Gros-Réderching : Pour lutter contre les inondations, le déversoir d’orage du bassin de rétention a été optimisé
La Communauté de communes du Pays de Bitche a procédé à des travaux de réfection du chenal d’écoulement du bassin de lutte contre les inondations, "Am Thal", situé avant la commune de Gros-Réderching, en venant de Sarreguemines. L’eau, dans ce bassin est retenue par une digue naturelle. Le déversoir d’orage, endommagé durant les dernières crues, a été amélioré.
Son N°1 - Pour lutter contre les inondations, le déversoir d’orage du bassin de rétention a été optimisé
La nouvelle installation sert, au cas où le bassin arriverait à son maximum de contenance. C’est ce qu’on appelle, le déversoir.
Ces travaux, qui se sont achevés avant Noël, ont pour but de prévenir les débordements du bassin de rétention. Nicolas Malartre est en charge de la maîtrise d’œuvre, au bureau d’étude Ginger Burgeap.
Il arrive que, pour des crues qui sont plus fortes, on ait une montée des eaux, en haut de la digue. Pour ces ouvrages, on prévoit un ouvrage qui permet que les excédentaires soient orientés vers un chenal qui résistera à ces débits, et qui limitera les risques d’érosion de la digue.


Des travaux à la suite des inondations de 2024
Ces travaux font suite aux crues de mai 2024. Norbert Dor est vice-président à la Communauté de Communes du Pays de Bitche.
Il y a eu de grandes crues qui ont raviné le déversoir du bassin de rétention de Gros-Réderching. Toute la partie en aval du bassin a été refaite, là où l’eau s’écoulait lorsqu’il y avait le déversoir.

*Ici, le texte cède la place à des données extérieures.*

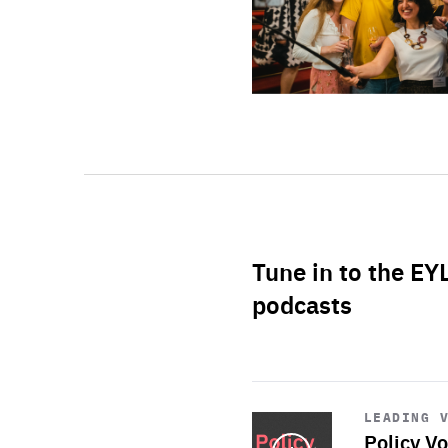
Tune in to the EY
podcasts
Start
playback
LEADING 
Policy Vo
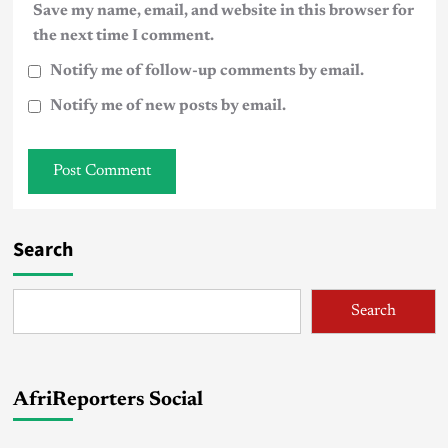
Save my name, email, and website in this browser for
the next time I comment.
Notify me of follow-up comments by email.
Notify me of new posts by email.
Search
Search
AfriReporters Social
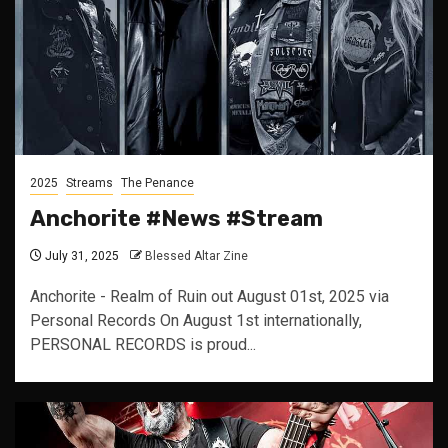
2025
Streams
The Penance
Anchorite #News #Stream
July 31, 2025
Blessed Altar Zine
Anchorite - Realm of Ruin out August 01st, 2025 via
Personal Records On August 1st internationally,
PERSONAL RECORDS is proud...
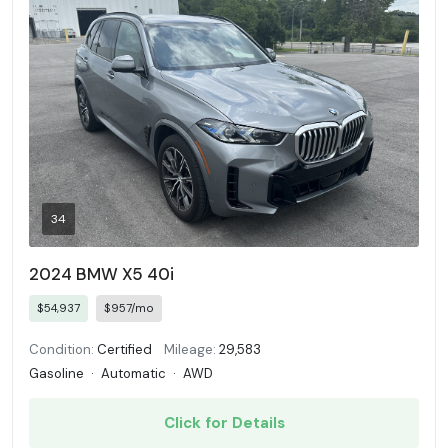
34
2024 BMW X5 40i
$54,937
$957/mo
Condition:
Certified
Mileage:
29,583
Gasoline
·
Automatic
·
AWD
Click for Details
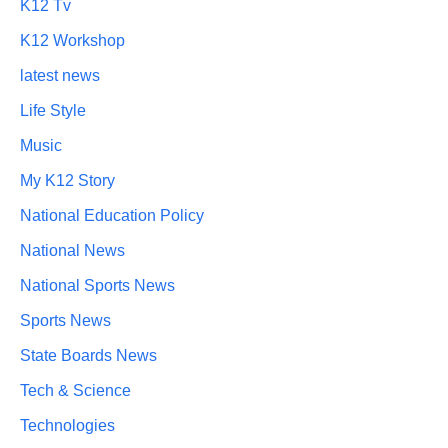
K12 Tv
K12 Workshop
latest news
Life Style
Music
My K12 Story
National Education Policy
National News
National Sports News
Sports News
State Boards News
Tech & Science
Technologies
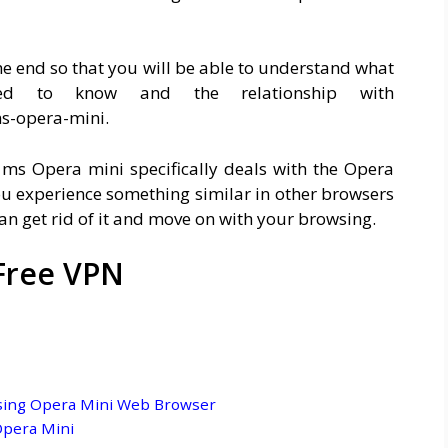
 the end so that you will be able to understand what
ed to know and the relationship with
s-opera-mini.
ms Opera mini specifically deals with the Opera
ou experience something similar in other browsers
an get rid of it and move on with your browsing.
Free VPN
sing Opera Mini Web Browser
Opera Mini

La digue de ce bassin est toutefois équipée d’un écoulement qui permet de réguler le flux d’eau, avec un débit réduit vers le ruisseau attenant. En cas de fortes précipitations, un déversoir d’orage avait été mis en place en 2006, pour éviter les débordements. Celui-ci a été réfectionné et amélioré pour prévenir une rupture de la digue lors des intempéries.
On a remis des enrochements bétonnés pour que l’eau n’aille pas gratter les terrains. En bas de cette rampe, une fois que l’eau a pris de la vitesse, on a fait une dépression en enrochement, plus renforcé. Le gros débit vient se casser en bas de la rampe, dans cette sorte de « piscine ».
Au bout de ce parcours, l’eau déborde dans les champs de manière plus homogène. Cette installation permet de briser le débit en cas de surplus d’eau dans le bassin.
Il n’y a plus une grosse poussée d’eau qui vient en une fois et qui ravine en creusant la terre.
La semaine prochaine, des travaux de sécurisation du chemin qui passe sur la crête de la digue débuteront. Le coût de tous ces travaux s’élève à près de 150 000€. 44% de la facture est prise en charge par l'Etat.